### Source extract
------------

Camp Casey exercise hammers in realities of war
By SETH ROBSON | STARS AND STRIPES Published: June 26, 2004
CAMP CASEY, South Korea — In war, soldiers don’t have the luxury of heading back to base to fetch equipment they leave behind, a lesson hammered home to 2nd Infantry Division soldiers during an exercise at Camp Casey.
Soldiers from 2nd ID’s Battery D, 5th Battalion, 5th Air Defense Artillery Regiment awoke at 4 a.m. Wednesday for a Battery Readiness Exercise designed to test the unit’s ability to transition to war.
After the early wake-up, Battery D loaded up 36 Avenger vehicles, drew weapons from the arms room, then convoyed to a camp parking lot.
Battalion commander Lt. Col. Chris Spillman said the battery was inspected “from A to Z” to check such things as vehicle and communications equipment serviceability.
Nearby Sentinel Radar, used by the unit to track aircraft, spun on its trailer, sending data to the Avengers while soldiers laid out and accounted for their personal combat gear.
Going to war is a little like going camping, but in war there’s no going back if you forget an essential piece of equipment, Spillman said.
“Once we roll out the gate and go to war positions, we are not coming back. We are going out to support the division. The most important thing is to ensure that we are uploaded with all our required wartime equipment and that is in good order,” he said.

------------

Stored items:
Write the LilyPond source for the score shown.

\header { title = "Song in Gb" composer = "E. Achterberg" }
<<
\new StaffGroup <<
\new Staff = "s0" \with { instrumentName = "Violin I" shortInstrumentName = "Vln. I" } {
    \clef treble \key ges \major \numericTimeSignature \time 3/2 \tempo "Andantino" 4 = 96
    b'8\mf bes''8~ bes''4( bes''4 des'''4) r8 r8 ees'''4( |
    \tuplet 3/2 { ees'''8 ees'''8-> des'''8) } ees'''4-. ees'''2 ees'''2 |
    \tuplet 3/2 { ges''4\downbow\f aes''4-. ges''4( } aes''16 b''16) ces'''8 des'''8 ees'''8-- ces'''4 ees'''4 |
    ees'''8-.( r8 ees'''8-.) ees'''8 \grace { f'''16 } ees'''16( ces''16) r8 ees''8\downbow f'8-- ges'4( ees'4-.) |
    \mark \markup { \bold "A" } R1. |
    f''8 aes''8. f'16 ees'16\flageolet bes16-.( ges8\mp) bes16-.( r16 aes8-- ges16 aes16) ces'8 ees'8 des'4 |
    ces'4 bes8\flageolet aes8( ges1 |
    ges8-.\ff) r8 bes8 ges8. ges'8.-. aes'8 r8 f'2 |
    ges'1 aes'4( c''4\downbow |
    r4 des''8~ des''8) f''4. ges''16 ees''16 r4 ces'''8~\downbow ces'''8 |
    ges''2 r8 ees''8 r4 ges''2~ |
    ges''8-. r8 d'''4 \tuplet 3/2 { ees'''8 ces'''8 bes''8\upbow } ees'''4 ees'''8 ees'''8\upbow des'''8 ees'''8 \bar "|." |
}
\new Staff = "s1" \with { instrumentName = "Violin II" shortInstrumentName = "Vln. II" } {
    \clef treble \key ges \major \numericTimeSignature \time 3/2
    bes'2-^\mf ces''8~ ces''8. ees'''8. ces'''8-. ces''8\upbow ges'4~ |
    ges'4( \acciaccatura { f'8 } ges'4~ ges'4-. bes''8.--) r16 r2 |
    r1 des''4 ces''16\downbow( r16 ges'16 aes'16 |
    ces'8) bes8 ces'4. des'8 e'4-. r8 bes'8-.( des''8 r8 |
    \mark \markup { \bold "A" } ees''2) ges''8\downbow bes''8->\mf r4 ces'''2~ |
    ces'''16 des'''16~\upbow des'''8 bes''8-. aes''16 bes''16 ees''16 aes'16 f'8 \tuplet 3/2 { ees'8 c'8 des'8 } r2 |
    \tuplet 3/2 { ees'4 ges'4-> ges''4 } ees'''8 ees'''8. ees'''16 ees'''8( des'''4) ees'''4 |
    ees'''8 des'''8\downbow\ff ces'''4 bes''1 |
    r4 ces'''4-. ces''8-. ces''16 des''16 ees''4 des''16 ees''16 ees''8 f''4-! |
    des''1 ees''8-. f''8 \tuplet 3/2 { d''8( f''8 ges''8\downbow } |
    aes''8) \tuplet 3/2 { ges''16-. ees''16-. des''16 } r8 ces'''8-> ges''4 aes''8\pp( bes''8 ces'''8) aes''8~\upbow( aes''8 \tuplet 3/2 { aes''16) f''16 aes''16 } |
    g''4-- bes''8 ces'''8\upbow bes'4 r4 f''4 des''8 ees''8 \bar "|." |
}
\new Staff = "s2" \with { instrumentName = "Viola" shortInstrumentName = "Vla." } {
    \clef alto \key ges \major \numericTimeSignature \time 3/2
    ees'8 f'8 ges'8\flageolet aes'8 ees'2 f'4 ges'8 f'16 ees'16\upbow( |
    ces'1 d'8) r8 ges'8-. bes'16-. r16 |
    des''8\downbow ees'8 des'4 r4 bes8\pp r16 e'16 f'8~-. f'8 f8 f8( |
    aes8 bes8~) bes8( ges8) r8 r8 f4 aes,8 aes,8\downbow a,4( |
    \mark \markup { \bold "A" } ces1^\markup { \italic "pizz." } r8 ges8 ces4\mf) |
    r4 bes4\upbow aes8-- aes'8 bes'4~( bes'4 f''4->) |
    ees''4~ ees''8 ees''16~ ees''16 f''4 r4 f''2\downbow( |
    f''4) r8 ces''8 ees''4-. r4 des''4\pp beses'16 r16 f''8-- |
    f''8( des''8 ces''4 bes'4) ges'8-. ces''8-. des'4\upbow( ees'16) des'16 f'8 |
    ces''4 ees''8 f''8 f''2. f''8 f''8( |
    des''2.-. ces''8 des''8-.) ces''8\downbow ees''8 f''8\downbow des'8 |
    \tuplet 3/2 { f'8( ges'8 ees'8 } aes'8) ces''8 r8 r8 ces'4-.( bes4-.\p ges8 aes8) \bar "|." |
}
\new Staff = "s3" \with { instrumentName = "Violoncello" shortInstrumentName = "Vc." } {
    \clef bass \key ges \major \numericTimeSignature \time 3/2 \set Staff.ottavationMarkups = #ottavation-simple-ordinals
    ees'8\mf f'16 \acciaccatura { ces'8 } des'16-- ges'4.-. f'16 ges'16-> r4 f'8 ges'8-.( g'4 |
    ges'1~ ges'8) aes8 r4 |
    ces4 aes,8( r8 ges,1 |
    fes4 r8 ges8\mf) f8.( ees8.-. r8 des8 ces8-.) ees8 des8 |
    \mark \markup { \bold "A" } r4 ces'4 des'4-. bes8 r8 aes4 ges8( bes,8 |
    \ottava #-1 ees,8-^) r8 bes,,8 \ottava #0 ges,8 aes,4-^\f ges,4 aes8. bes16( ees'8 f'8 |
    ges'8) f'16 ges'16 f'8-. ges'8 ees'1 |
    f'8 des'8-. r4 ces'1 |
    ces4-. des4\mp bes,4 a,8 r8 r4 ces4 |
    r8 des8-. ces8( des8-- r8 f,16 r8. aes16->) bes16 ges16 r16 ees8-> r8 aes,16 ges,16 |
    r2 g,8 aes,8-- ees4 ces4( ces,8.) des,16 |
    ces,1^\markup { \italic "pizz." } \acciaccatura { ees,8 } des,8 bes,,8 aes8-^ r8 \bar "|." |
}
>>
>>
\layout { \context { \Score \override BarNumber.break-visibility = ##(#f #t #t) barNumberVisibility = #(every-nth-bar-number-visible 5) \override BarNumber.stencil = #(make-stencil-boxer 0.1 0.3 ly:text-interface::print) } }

------------

### What you need to do
• 1. In the Camp Casey exercise article, what time did the Battery D soldiers wake up on Wednesday?
• 2. Continue the Camp Casey exercise article from its last sentence.

### Answers for this exercise
• 1. 4 a.m.

• 2.
Avenger team chief Pfc. Thomas Alt is in charge of a vehicle armed with eight Stinger missiles and a .50 caliber machinegun.
“We use the missiles to shoot at aircraft and the .50 cal for ground targets,” he said.
In the field, Avenger crews camouflage their vehicles then position themselves a short distance away with a remote control unit that allows them to operate the weapon systems. Alt said his crew was ready to go when the exercise began.
“We have a pack list and it only takes 15 minutes to half an hour to get ready,” he said.
West Point Cadet Dan Lao — in South Korea for training — received his first taste of life as an air defense artilleryman.
“It is amazing technology. This is my first time being hands on with the unit,” he said.
Lao wants to be an engineer but said air defense artillery is often attached to infantry protecting engineers in the field.
Another soldier participating in the exercise, 4th Platoon’s Sgt. Edmund Hoffman, said his unit is called the “Bone Crushers” because: “We are going to crush all the bones that are flying toward us.”
The exercise allows soldiers to practice their wartime mission and though the Avengers don’t get as much press as Patriot missile batteries, their crews have an exciting job, Hoffman said.
“They are on the front line performing not just air defense, but also acting as forward observers, cavalry scouts and field medics,” he said.
The Avengers are much more effective air defense tools than the old anti-aircraft guns, such as the Quad 50, which consisted of four .50 caliber machineguns with a gunner sitting between them, he said.
“A bullet is dumb. It is going to go where you aim it. The Stinger will lock onto a target and go wherever that target goes. Flares and other heat sources can fool Soviet-style missiles. We are talking about technology that won’t be fooled by that,” Hoffman said.